Evelyn sighed, looking out of the viewing screen at the cargo deck still littered with the corpses of marines infected with the madness that was the Word.
‘I don’t know who I am,’ she replied. ‘I don’t know anything but my own name, but that thing over there, Tyraeus, knows about me. I can’t just walk away.’
Andaim gripped the controls as the shuttle lifted off the deck of the landing bay, tilting awkwardly under the uneven thrust from its remaining engines. Ahead, they saw a rush of air billow out into space in clouds of vapour as the bay’s shield doors opened onto the yawning abyss of deep space, exposing the cavity where Bra’hiv had blasted through exterior doors. The shuttle drifted forward as Andaim guided it out of the bay and turned alongside the Atlantia.
The old frigate’s big hull gleamed in the sunlight, and not for the first time Evelyn marvelled at the sight of the planet beneath them, vast expanses of blue and green, of sandy deserts and billowing clouds.

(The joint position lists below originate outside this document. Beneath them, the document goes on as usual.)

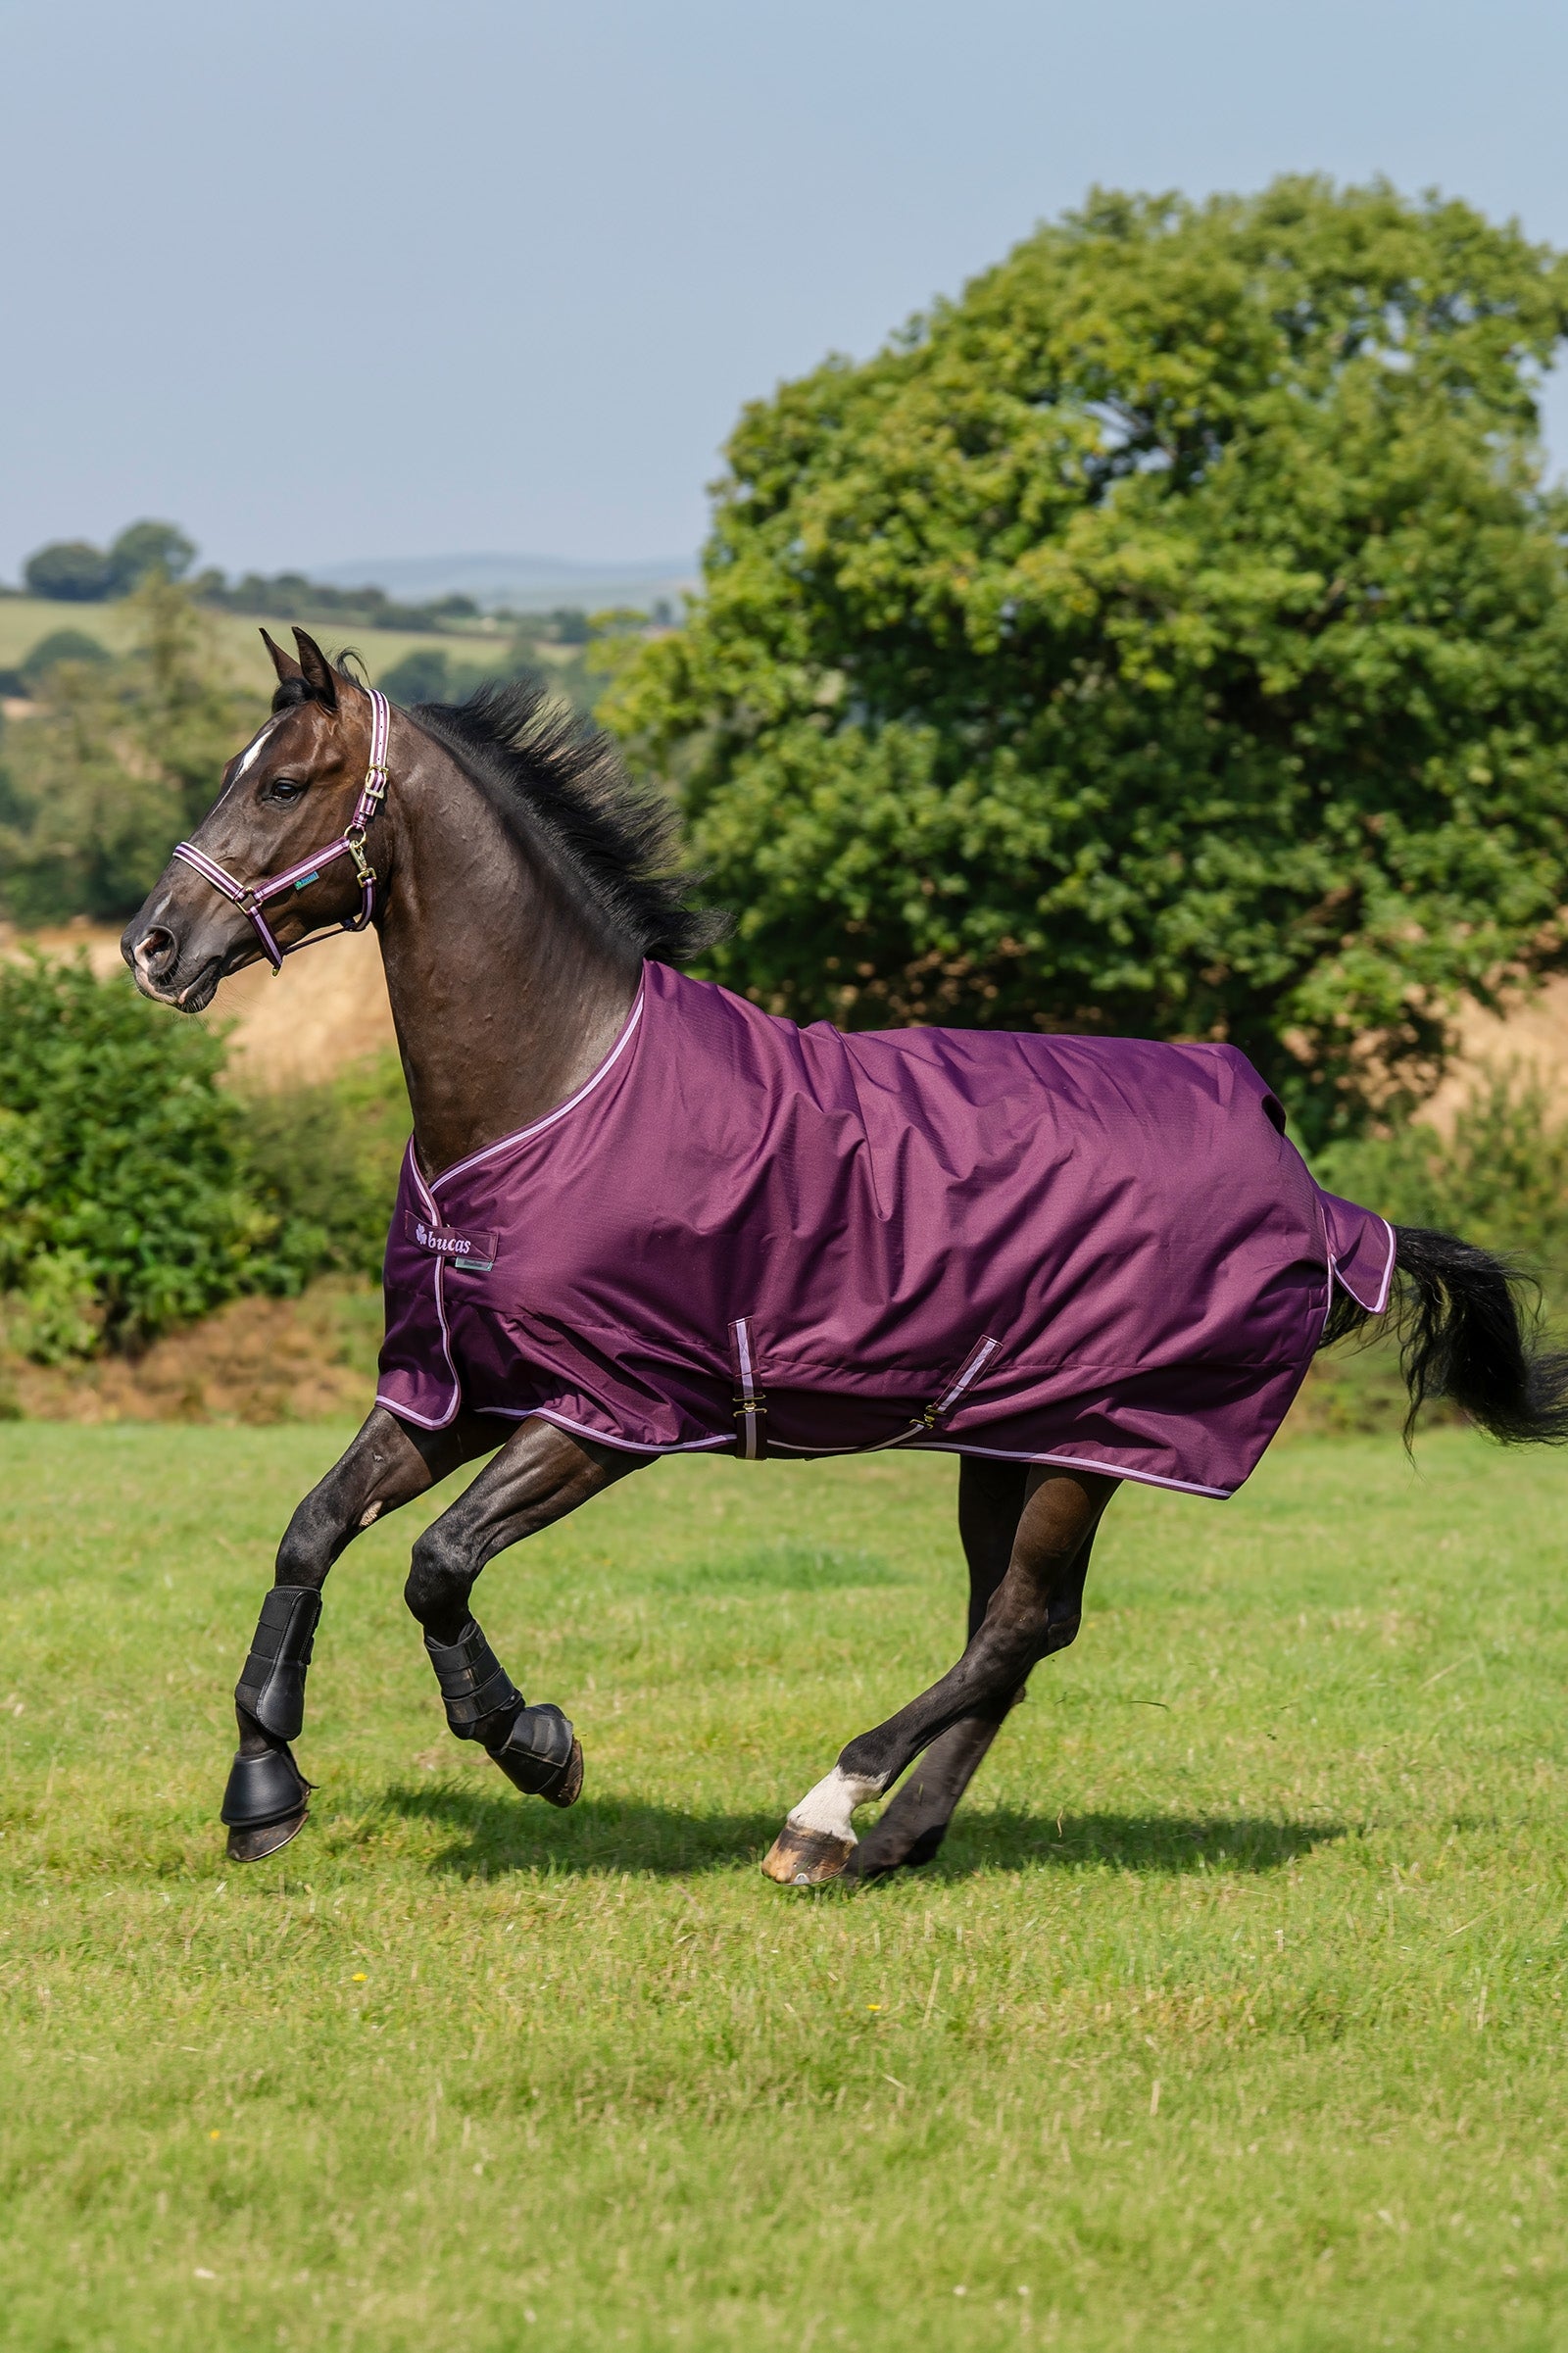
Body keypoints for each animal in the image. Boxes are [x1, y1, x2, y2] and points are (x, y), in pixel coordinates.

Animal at [123, 628, 1568, 1884]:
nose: (153, 944)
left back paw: (824, 1813)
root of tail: (1322, 1203)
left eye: (286, 781)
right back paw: (887, 1843)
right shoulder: (454, 1389)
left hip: (1097, 1440)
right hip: (1008, 1438)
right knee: (1017, 1627)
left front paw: (537, 1747)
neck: (557, 1084)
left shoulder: (610, 1412)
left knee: (1017, 1626)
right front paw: (263, 1794)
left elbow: (437, 1565)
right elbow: (310, 1535)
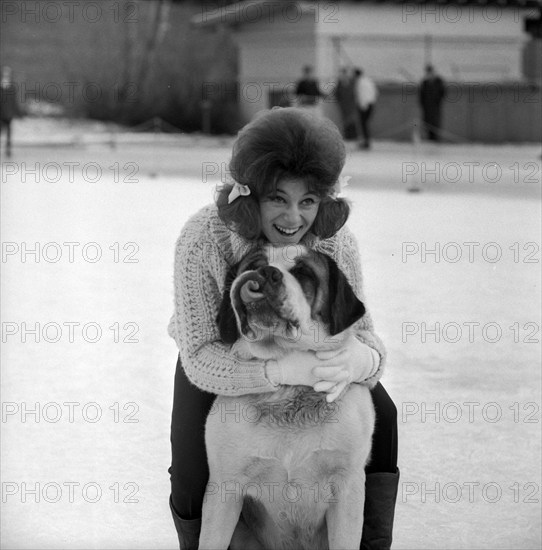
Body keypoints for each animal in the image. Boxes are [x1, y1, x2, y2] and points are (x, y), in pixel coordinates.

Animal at [201, 245, 378, 550]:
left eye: (304, 272)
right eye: (254, 263)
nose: (264, 273)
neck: (288, 392)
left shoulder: (348, 488)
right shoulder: (225, 488)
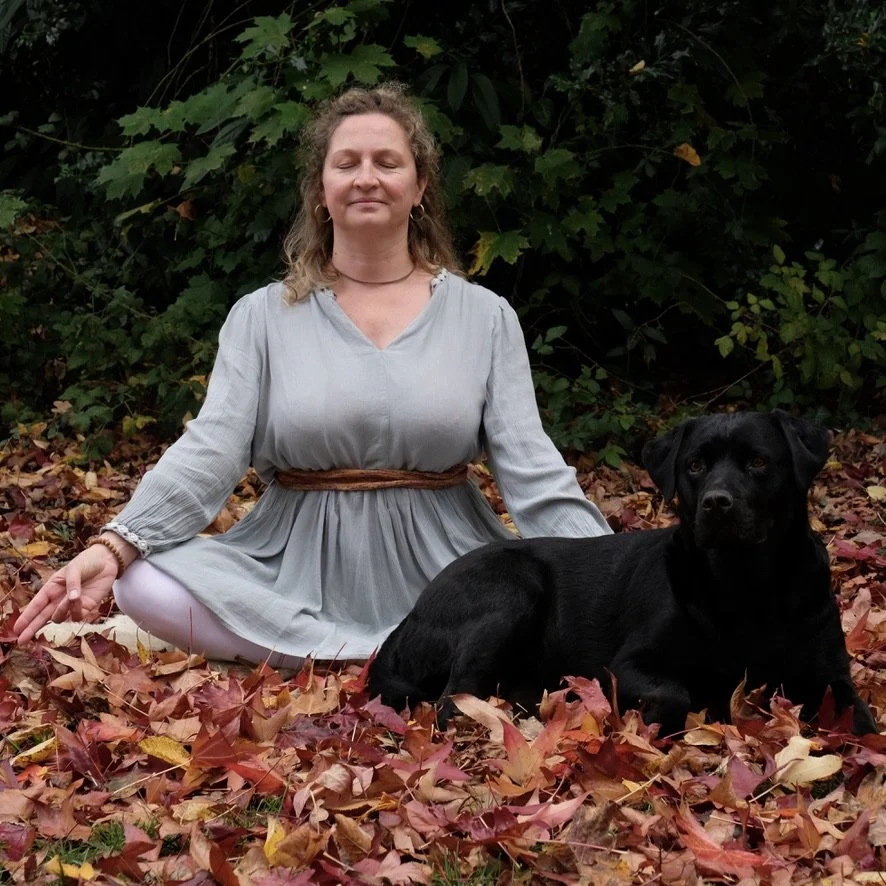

‘We’ll never be able to come back here, will we?’ she said.
‘No,’ Andaim said. ‘Not as long as the Word exists anyway.’
Andaim guided the shuttle beneath the frigates’s massive hull, turning away from the planet as they passed beneath the Atlantia and out toward deep space.
There, opposite them, was the Avenger. Evelyn scanned the battleship’s enormous lines, the sleek hull bristling with plasma cannons that speckled its surface, the ghost–grey metal hull blackened in large areas as the Word slowly converted it into something entirely new, consumed by the powerful machines swarming through it.